◆ **STUDY TEXT**
┄┄┄┄┄┄┄┄┄┄

In the exhibition catalogue “SpaceXXX. Mission to Mars” the text refers about “the tensional integrity” of the constructive elements which allow the “structural memory” of your pieces: can you explain this concept?
“Tensional integrity” also referred to as “tensile integrity”, “floating compression”, or simply as “tensegrity” is a structural principle that describes an assembly or system of isolated components that are suspended within a network of tendons and under continuous tension. It is exactly that tension that enables the flexible structures produced using my system to both retain their shape and have structural memory, in that they return to that shape after being deformed. While my structures are not true “tensegrity” structures, the principles are the same.






Once assembled, the springs and the hubs as well as the connective elements of your patent project create a sort of “microcosmos”. Visually speaking, to me, the entire structure recalls the fascinating neural system: how is this microcosmos related to the macrocosmos?

┄┄┄┄┄┄┄┄┄┄

◆ **SUPPLIED INFORMATION**
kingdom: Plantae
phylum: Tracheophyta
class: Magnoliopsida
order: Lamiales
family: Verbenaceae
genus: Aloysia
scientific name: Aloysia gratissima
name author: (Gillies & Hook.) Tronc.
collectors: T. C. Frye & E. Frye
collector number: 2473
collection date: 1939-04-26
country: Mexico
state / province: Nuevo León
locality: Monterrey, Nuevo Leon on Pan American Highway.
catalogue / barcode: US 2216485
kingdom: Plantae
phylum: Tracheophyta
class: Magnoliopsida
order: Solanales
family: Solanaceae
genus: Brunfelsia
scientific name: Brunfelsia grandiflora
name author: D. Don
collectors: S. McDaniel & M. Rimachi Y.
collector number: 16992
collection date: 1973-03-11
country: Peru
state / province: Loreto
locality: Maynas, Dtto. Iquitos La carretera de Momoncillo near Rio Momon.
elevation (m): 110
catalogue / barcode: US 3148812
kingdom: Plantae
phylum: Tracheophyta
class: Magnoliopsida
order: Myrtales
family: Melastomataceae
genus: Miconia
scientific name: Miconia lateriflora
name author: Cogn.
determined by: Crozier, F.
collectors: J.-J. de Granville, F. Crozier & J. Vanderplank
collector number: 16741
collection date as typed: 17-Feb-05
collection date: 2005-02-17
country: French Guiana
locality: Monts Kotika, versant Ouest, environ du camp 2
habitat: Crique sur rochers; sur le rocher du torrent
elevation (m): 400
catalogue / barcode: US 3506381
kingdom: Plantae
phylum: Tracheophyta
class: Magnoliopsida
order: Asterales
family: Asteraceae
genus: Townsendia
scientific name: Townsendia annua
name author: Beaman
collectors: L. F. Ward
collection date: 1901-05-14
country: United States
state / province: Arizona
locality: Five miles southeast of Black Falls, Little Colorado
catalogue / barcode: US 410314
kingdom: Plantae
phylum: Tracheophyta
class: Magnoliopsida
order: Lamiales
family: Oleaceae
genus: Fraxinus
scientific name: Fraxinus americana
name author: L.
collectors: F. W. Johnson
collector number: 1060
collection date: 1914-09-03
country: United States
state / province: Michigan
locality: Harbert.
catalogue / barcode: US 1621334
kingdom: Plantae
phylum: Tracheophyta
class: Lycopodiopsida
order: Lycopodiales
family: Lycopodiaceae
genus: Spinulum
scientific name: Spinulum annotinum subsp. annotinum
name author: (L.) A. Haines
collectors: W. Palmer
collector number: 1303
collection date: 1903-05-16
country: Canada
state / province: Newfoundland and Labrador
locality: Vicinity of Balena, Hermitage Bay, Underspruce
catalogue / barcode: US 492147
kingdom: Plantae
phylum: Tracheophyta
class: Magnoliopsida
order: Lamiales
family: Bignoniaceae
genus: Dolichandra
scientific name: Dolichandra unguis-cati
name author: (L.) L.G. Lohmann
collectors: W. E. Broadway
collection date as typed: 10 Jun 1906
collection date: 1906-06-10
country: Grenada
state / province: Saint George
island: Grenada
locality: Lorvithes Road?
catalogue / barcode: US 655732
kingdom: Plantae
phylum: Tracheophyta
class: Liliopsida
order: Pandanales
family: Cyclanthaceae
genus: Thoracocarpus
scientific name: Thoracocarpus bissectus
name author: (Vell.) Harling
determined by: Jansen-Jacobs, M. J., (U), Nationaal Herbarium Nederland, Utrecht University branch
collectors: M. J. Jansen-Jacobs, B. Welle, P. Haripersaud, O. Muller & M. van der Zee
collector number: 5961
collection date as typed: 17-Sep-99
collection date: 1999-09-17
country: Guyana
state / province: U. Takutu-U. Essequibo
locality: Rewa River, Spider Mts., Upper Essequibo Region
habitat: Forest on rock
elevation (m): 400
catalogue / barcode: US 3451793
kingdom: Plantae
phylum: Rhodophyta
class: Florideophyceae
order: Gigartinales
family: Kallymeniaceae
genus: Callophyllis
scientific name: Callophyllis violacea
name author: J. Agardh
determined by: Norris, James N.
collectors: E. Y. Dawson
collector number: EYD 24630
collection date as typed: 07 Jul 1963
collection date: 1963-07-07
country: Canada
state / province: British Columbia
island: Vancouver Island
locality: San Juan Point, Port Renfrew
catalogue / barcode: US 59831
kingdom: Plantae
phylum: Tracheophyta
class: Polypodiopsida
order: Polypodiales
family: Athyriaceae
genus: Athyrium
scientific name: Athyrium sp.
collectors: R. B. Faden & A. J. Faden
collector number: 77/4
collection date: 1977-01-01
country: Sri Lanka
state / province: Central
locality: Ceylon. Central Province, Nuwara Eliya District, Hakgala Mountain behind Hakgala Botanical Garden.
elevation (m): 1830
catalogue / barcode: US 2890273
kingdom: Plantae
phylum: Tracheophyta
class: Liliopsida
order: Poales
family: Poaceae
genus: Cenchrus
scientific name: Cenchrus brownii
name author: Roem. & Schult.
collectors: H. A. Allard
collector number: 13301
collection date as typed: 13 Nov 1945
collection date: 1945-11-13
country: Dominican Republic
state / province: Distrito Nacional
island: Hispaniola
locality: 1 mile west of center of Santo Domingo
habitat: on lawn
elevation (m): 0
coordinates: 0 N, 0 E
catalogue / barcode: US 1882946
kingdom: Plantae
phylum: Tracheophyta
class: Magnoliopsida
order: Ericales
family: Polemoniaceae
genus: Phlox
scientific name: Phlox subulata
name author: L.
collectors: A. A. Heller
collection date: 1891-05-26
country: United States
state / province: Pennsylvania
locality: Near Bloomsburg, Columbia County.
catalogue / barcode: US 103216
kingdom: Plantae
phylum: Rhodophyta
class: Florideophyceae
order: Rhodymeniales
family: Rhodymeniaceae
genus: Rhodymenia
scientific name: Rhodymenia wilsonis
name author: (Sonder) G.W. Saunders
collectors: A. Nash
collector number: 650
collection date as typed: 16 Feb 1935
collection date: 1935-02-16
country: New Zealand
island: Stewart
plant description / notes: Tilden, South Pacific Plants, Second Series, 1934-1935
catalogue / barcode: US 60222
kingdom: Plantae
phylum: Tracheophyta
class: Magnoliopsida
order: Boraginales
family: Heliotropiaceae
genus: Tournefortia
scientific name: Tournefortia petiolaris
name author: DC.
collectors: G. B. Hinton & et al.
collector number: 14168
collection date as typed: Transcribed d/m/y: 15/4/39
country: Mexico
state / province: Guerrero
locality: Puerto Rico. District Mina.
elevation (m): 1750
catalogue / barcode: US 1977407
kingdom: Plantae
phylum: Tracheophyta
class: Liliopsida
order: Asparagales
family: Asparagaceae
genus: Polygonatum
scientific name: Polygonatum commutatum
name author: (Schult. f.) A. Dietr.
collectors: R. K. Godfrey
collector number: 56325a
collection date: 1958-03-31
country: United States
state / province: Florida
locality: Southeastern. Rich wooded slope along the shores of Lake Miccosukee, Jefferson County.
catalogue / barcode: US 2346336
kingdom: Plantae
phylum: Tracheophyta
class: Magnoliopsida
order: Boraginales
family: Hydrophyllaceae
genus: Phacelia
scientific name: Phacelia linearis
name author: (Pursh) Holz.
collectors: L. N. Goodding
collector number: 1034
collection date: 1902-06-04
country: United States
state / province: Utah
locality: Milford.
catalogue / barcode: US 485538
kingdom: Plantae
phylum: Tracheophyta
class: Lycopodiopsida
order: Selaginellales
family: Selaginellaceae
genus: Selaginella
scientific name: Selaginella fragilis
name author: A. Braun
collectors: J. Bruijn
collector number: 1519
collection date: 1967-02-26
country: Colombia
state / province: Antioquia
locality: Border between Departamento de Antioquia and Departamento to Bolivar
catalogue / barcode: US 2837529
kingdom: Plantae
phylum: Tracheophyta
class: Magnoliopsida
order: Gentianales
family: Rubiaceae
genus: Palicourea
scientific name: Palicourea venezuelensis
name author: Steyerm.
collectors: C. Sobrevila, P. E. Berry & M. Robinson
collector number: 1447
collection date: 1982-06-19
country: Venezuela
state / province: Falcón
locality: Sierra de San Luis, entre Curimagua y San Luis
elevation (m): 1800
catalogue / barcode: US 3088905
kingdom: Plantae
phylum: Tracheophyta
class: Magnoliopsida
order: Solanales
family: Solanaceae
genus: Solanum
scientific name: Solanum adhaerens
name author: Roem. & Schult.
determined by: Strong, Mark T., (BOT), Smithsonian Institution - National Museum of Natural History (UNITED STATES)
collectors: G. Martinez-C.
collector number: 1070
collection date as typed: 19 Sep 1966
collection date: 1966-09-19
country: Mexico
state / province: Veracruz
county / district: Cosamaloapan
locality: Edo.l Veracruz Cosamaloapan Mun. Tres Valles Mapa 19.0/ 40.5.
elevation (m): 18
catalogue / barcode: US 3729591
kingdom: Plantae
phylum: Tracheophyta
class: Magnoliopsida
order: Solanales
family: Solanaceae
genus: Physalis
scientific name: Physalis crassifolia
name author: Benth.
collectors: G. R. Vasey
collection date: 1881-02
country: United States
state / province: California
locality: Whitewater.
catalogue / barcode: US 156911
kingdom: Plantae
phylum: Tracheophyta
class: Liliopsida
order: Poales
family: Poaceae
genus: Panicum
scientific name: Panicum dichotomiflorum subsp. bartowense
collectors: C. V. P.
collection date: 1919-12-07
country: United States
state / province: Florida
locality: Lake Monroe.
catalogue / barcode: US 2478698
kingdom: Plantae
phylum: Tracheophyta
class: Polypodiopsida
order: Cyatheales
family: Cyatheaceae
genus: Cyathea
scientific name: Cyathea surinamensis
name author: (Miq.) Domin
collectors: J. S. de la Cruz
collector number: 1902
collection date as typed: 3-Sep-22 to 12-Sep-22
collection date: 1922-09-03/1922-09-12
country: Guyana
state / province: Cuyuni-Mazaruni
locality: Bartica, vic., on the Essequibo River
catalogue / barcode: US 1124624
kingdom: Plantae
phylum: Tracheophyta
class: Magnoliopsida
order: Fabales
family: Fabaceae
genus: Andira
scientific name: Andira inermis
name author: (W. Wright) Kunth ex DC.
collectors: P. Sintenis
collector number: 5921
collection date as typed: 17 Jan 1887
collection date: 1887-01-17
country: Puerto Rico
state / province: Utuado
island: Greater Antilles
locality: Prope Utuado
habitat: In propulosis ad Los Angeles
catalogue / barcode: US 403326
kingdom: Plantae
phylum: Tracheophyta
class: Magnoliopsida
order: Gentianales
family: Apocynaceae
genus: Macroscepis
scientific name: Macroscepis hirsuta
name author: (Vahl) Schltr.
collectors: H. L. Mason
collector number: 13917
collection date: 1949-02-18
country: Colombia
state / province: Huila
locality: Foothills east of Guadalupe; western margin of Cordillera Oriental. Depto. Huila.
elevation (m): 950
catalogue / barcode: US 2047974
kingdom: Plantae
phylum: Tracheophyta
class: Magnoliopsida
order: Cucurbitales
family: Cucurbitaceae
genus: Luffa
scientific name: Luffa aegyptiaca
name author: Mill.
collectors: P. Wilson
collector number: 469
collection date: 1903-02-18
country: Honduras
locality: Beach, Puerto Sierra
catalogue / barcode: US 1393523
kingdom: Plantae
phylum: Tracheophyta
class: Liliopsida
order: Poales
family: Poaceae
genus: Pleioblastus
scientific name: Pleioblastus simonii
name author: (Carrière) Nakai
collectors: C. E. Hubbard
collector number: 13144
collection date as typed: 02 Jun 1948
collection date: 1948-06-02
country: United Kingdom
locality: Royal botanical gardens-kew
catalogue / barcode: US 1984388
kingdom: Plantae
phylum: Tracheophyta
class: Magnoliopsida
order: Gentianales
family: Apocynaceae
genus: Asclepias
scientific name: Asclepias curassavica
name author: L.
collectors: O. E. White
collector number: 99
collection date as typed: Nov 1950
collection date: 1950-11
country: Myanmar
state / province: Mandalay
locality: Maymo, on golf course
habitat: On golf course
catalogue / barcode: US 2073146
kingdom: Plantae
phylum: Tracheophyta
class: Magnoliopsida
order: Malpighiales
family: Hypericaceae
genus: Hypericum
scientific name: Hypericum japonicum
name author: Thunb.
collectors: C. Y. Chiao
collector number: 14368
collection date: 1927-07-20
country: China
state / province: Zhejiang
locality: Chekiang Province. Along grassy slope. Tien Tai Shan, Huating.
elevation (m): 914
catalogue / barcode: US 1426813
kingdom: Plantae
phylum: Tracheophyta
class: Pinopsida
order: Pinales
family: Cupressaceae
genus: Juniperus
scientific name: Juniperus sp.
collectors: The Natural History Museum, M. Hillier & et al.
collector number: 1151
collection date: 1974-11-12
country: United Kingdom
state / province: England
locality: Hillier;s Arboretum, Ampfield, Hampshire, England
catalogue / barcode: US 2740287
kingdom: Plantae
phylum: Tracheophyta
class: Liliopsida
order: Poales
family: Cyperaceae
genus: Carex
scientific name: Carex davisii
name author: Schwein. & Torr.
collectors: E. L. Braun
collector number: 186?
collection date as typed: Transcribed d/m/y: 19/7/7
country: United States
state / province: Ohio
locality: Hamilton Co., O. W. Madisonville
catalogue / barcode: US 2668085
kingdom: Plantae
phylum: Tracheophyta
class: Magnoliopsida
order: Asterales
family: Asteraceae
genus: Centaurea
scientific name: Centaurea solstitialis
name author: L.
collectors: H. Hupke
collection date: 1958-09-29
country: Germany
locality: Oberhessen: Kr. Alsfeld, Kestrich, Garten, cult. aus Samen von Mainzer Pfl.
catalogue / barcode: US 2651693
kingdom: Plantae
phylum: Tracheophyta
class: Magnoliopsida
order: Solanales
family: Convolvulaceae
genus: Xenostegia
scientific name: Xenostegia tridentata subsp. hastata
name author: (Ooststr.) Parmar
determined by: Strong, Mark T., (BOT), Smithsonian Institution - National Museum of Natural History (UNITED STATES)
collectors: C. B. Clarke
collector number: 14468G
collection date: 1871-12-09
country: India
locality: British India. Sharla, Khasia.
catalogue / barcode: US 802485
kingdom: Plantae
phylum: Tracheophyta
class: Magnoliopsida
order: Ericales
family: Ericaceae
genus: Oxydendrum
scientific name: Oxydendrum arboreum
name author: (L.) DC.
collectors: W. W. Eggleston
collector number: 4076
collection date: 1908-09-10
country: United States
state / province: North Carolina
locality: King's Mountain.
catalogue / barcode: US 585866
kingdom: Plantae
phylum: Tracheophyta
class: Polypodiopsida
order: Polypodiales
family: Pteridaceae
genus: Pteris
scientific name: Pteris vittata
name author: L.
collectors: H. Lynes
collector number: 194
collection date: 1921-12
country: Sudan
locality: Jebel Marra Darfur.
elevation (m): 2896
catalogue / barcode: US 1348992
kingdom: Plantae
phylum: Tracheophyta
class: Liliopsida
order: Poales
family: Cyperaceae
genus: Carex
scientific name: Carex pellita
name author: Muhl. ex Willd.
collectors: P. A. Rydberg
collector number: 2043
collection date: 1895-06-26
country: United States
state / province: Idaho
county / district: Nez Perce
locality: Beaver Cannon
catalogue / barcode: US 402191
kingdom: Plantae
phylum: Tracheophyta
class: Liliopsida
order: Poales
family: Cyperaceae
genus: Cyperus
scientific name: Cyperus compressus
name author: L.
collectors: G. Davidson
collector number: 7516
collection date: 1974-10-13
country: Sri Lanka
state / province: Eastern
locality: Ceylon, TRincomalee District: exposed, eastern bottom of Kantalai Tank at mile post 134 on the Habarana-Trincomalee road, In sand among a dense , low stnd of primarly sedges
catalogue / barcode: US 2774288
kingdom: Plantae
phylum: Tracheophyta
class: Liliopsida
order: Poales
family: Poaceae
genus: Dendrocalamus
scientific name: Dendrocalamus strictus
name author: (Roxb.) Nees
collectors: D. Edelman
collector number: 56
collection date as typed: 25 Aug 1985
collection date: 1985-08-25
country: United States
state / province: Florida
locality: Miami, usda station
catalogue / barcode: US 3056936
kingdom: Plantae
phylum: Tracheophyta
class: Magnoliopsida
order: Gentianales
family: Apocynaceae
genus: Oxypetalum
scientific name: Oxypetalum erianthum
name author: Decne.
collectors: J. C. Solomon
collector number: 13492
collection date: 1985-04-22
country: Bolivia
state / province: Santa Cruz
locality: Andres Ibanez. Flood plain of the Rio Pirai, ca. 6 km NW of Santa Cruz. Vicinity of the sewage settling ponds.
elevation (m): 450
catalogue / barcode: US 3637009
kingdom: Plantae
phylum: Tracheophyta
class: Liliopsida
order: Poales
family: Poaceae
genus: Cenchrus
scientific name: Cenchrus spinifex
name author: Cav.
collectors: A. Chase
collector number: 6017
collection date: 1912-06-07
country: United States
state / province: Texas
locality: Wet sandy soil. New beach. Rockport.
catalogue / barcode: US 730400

┄┄┄┄┄┄┄┄┄┄

◆ **PROBLEM SET**
a) Copy out the tensegrity interview starting with "Once assembled, the" and going on through "to the macrocosmos?", swapping "springs" for "coils".
b) Write the next part of the tensegrity interview, picking up after its last sentence.

◆ **PER-TASK OUTPUTS**
a)
Once assembled, the coils and the hubs as well as the connective elements of your patent project create a sort of “microcosmos”. Visually speaking, to me, the entire structure recalls the fascinating neural system: how is this microcosmos related to the macrocosmos?

b)
Systems in general are based on a set of parts that function together to create a network as in the case of the neural system, or a mechanism as in the case of our solar system or my flexible structures. The beauty of a system is that every part or component of the system plays an integral role in maintaining the stability of the system. If we were to remove a planet from our solar system, the stability of the system as we know it would very likely change dramatically. The same would happen if you removed one of the nodal connectors from my torus bracelet. I see the system of components much like a “social fabric”, where each member provides support to its neighbouring members, while at the same time receiving support from its neighbouring members.
 

In his essay “Pensées” (Thoughts, 1670), the French philosopher and mathematician Blaise Pascal (1623-1662) argued that there are two ways to experience the world: one is through the “ésprit de géométrie” (the geometric spirit) that studies mathematics and moves forward through demonstrations; the other is the “ésprit de finesse” which is mainly based on intuitiveness, on feelings and on the heart. Based on the dualism we can assume the “ésprit de géométrie” thinks with intellect while the “ésprit de finesse” understands intuitively: where does your practice as an artist-jeweller imbued with mathematical and geometry theories lie?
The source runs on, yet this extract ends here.